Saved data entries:
---+---

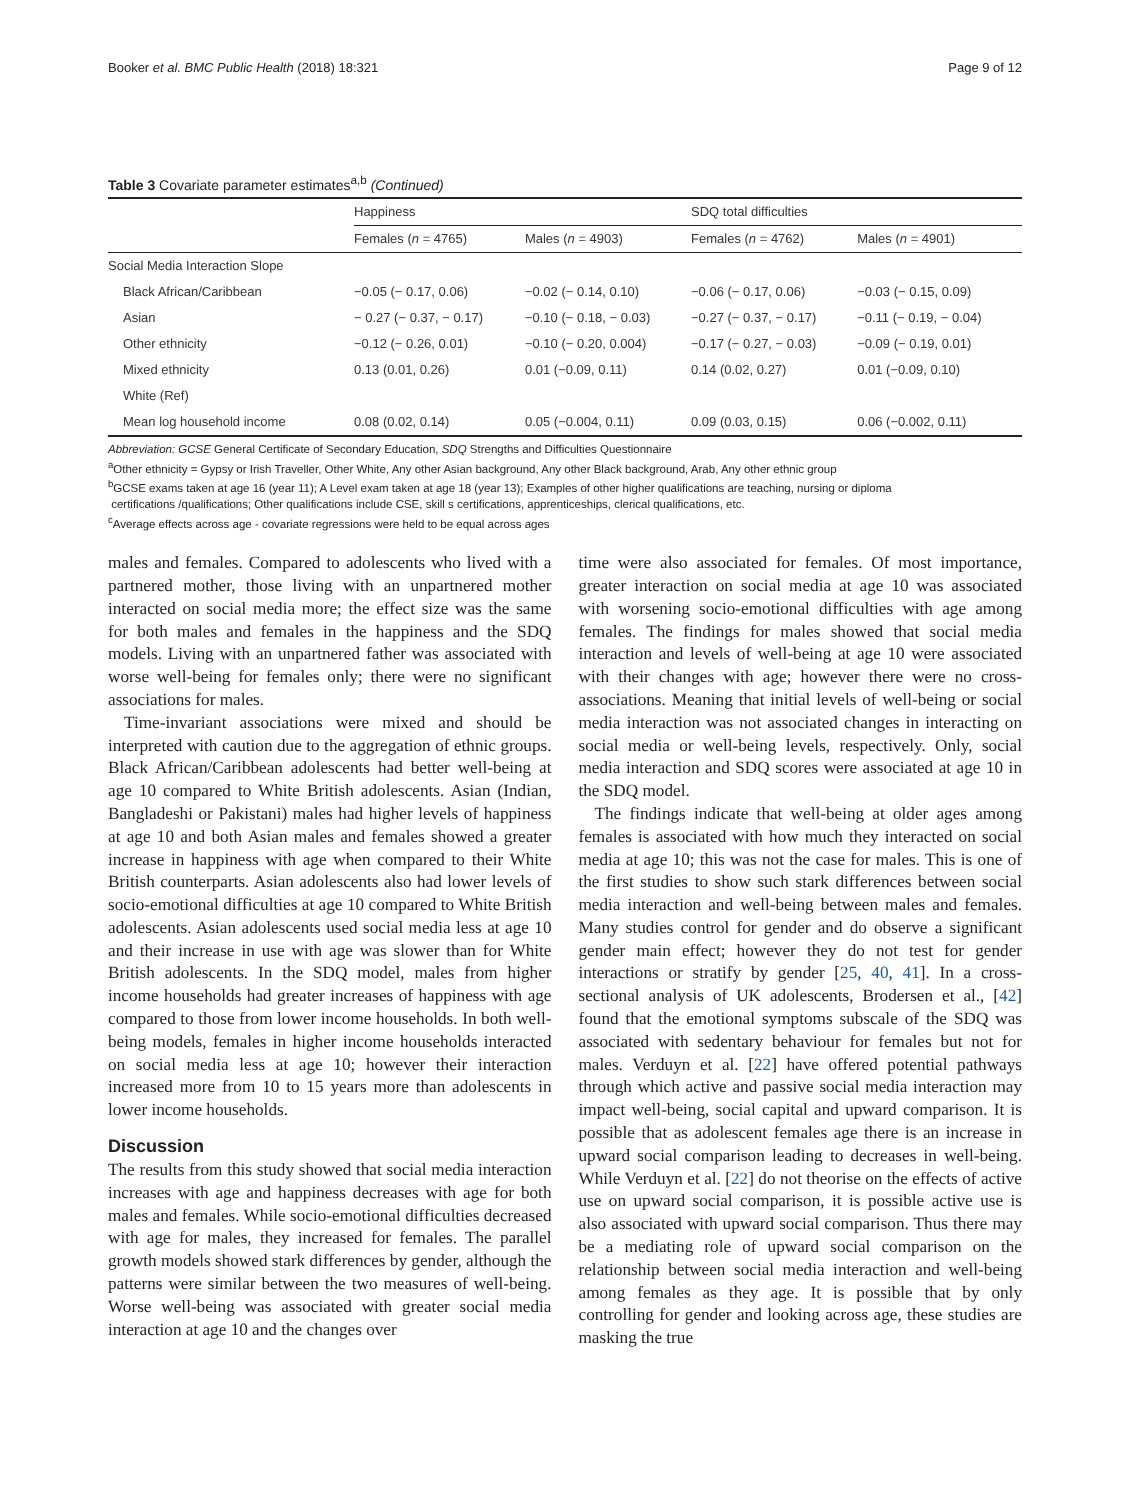Booker et al. BMC Public Health (2018) 18:321 Page 9 of 12
Table 3 Covariate parameter estimates<sup>a,b</sup> (Continued)
| | Happiness | | SDQ total difficulties | |
| --- | --- | --- | --- | --- |
| | Females ( n = 4765) | Males ( n = 4903) | Females ( n = 4762) | Males ( n = 4901) |
| Social Media Interaction Slope | | | | |
| Black African/Caribbean | −0.05 (− 0.17, 0.06) | −0.02 (− 0.14, 0.10) | −0.06 (− 0.17, 0.06) | −0.03 (− 0.15, 0.09) |
| Asian | − 0.27 (− 0.37, − 0.17) | −0.10 (− 0.18, − 0.03) | −0.27 (− 0.37, − 0.17) | −0.11 (− 0.19, − 0.04) |
| Other ethnicity | −0.12 (− 0.26, 0.01) | −0.10 (− 0.20, 0.004) | −0.17 (− 0.27, − 0.03) | −0.09 (− 0.19, 0.01) |
| Mixed ethnicity | 0.13 (0.01, 0.26) | 0.01 (−0.09, 0.11) | 0.14 (0.02, 0.27) | 0.01 (−0.09, 0.10) |
| White (Ref) | | | | |
| Mean log household income | 0.08 (0.02, 0.14) | 0.05 (−0.004, 0.11) | 0.09 (0.03, 0.15) | 0.06 (−0.002, 0.11) |
Abbreviation: GCSE General Certificate of Secondary Education, SDQ Strengths and Difficulties Questionnaire
<sup>a</sup> Other ethnicity = Gypsy or Irish Traveller, Other White, Any other Asian background, Any other Black background, Arab, Any other ethnic group
<sup>b</sup> GCSE exams taken at age 16 (year 11); A Level exam taken at age 18 (year 13); Examples of other higher qualifications are teaching, nursing or diploma
certifications /qualifications; Other qualifications include CSE, skill s certifications, apprenticeships, clerical qualifications, etc.
<sup>c</sup> Average effects across age - covariate regressions were held to be equal across ages
males and females. Compared to adolescents who lived with a partnered mother, those living with an unpartnered mother interacted on social media more; the effect size was the same for both males and females in the happiness and the SDQ models. Living with an unpartnered father was associated with worse well-being for females only; there were no significant associations for males.
Time-invariant associations were mixed and should be interpreted with caution due to the aggregation of ethnic groups. Black African/Caribbean adolescents had better well-being at age 10 compared to White British adolescents. Asian (Indian, Bangladeshi or Pakistani) males had higher levels of happiness at age 10 and both Asian males and females showed a greater increase in happiness with age when compared to their White British counterparts. Asian adolescents also had lower levels of socio-emotional difficulties at age 10 compared to White British adolescents. Asian adolescents used social media less at age 10 and their increase in use with age was slower than for White British adolescents. In the SDQ model, males from higher income households had greater increases of happiness with age compared to those from lower income households. In both well-being models, females in higher income households interacted on social media less at age 10; however their interaction increased more from 10 to 15 years more than adolescents in lower income households.
Discussion
The results from this study showed that social media interaction increases with age and happiness decreases with age for both males and females. While socio-emotional difficulties decreased with age for males, they increased for females. The parallel growth models showed stark differences by gender, although the patterns were similar between the two measures of well-being. Worse well-being was associated with greater social media interaction at age 10 and the changes over
time were also associated for females. Of most importance, greater interaction on social media at age 10 was associated with worsening socio-emotional difficulties with age among females. The findings for males showed that social media interaction and levels of well-being at age 10 were associated with their changes with age; however there were no cross-associations. Meaning that initial levels of well-being or social media interaction was not associated changes in interacting on social media or well-being levels, respectively. Only, social media interaction and SDQ scores were associated at age 10 in the SDQ model.
The findings indicate that well-being at older ages among females is associated with how much they interacted on social media at age 10; this was not the case for males. This is one of the first studies to show such stark differences between social media interaction and well-being between males and females. Many studies control for gender and do observe a significant gender main effect; however they do not test for gender interactions or stratify by gender [25, 40, 41]. In a cross-sectional analysis of UK adolescents, Brodersen et al., [42] found that the emotional symptoms subscale of the SDQ was associated with sedentary behaviour for females but not for males. Verduyn et al. [22] have offered potential pathways through which active and passive social media interaction may impact well-being, social capital and upward comparison. It is possible that as adolescent females age there is an increase in upward social comparison leading to decreases in well-being. While Verduyn et al. [22] do not theorise on the effects of active use on upward social comparison, it is possible active use is also associated with upward social comparison. Thus there may be a mediating role of upward social comparison on the relationship between social media interaction and well-being among females as they age. It is possible that by only controlling for gender and looking across age, these studies are masking the true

---+---

## Directions for this task
Please repeat the data verbatim and leave the pictures out of your copy.

## Reply
Booker et al. BMC Public Health (2018) 18:321 Page 9 of 12
Table 3 Covariate parameter estimates<sup>a,b</sup> (Continued)
| | Happiness | | SDQ total difficulties | |
| --- | --- | --- | --- | --- |
| | Females ( n = 4765) | Males ( n = 4903) | Females ( n = 4762) | Males ( n = 4901) |
| Social Media Interaction Slope | | | | |
| Black African/Caribbean | −0.05 (− 0.17, 0.06) | −0.02 (− 0.14, 0.10) | −0.06 (− 0.17, 0.06) | −0.03 (− 0.15, 0.09) |
| Asian | − 0.27 (− 0.37, − 0.17) | −0.10 (− 0.18, − 0.03) | −0.27 (− 0.37, − 0.17) | −0.11 (− 0.19, − 0.04) |
| Other ethnicity | −0.12 (− 0.26, 0.01) | −0.10 (− 0.20, 0.004) | −0.17 (− 0.27, − 0.03) | −0.09 (− 0.19, 0.01) |
| Mixed ethnicity | 0.13 (0.01, 0.26) | 0.01 (−0.09, 0.11) | 0.14 (0.02, 0.27) | 0.01 (−0.09, 0.10) |
| White (Ref) | | | | |
| Mean log household income | 0.08 (0.02, 0.14) | 0.05 (−0.004, 0.11) | 0.09 (0.03, 0.15) | 0.06 (−0.002, 0.11) |
Abbreviation: GCSE General Certificate of Secondary Education, SDQ Strengths and Difficulties Questionnaire
<sup>a</sup> Other ethnicity = Gypsy or Irish Traveller, Other White, Any other Asian background, Any other Black background, Arab, Any other ethnic group
<sup>b</sup> GCSE exams taken at age 16 (year 11); A Level exam taken at age 18 (year 13); Examples of other higher qualifications are teaching, nursing or diploma
certifications /qualifications; Other qualifications include CSE, skill s certifications, apprenticeships, clerical qualifications, etc.
<sup>c</sup> Average effects across age - covariate regressions were held to be equal across ages
males and females. Compared to adolescents who lived with a partnered mother, those living with an unpartnered mother interacted on social media more; the effect size was the same for both males and females in the happiness and the SDQ models. Living with an unpartnered father was associated with worse well-being for females only; there were no significant associations for males.
Time-invariant associations were mixed and should be interpreted with caution due to the aggregation of ethnic groups. Black African/Caribbean adolescents had better well-being at age 10 compared to White British adolescents. Asian (Indian, Bangladeshi or Pakistani) males had higher levels of happiness at age 10 and both Asian males and females showed a greater increase in happiness with age when compared to their White British counterparts. Asian adolescents also had lower levels of socio-emotional difficulties at age 10 compared to White British adolescents. Asian adolescents used social media less at age 10 and their increase in use with age was slower than for White British adolescents. In the SDQ model, males from higher income households had greater increases of happiness with age compared to those from lower income households. In both well-being models, females in higher income households interacted on social media less at age 10; however their interaction increased more from 10 to 15 years more than adolescents in lower income households.
Discussion
The results from this study showed that social media interaction increases with age and happiness decreases with age for both males and females. While socio-emotional difficulties decreased with age for males, they increased for females. The parallel growth models showed stark differences by gender, although the patterns were similar between the two measures of well-being. Worse well-being was associated with greater social media interaction at age 10 and the changes over
time were also associated for females. Of most importance, greater interaction on social media at age 10 was associated with worsening socio-emotional difficulties with age among females. The findings for males showed that social media interaction and levels of well-being at age 10 were associated with their changes with age; however there were no cross-associations. Meaning that initial levels of well-being or social media interaction was not associated changes in interacting on social media or well-being levels, respectively. Only, social media interaction and SDQ scores were associated at age 10 in the SDQ model.
The findings indicate that well-being at older ages among females is associated with how much they interacted on social media at age 10; this was not the case for males. This is one of the first studies to show such stark differences between social media interaction and well-being between males and females. Many studies control for gender and do observe a significant gender main effect; however they do not test for gender interactions or stratify by gender [25, 40, 41]. In a cross-sectional analysis of UK adolescents, Brodersen et al., [42] found that the emotional symptoms subscale of the SDQ was associated with sedentary behaviour for females but not for males. Verduyn et al. [22] have offered potential pathways through which active and passive social media interaction may impact well-being, social capital and upward comparison. It is possible that as adolescent females age there is an increase in upward social comparison leading to decreases in well-being. While Verduyn et al. [22] do not theorise on the effects of active use on upward social comparison, it is possible active use is also associated with upward social comparison. Thus there may be a mediating role of upward social comparison on the relationship between social media interaction and well-being among females as they age. It is possible that by only controlling for gender and looking across age, these studies are masking the true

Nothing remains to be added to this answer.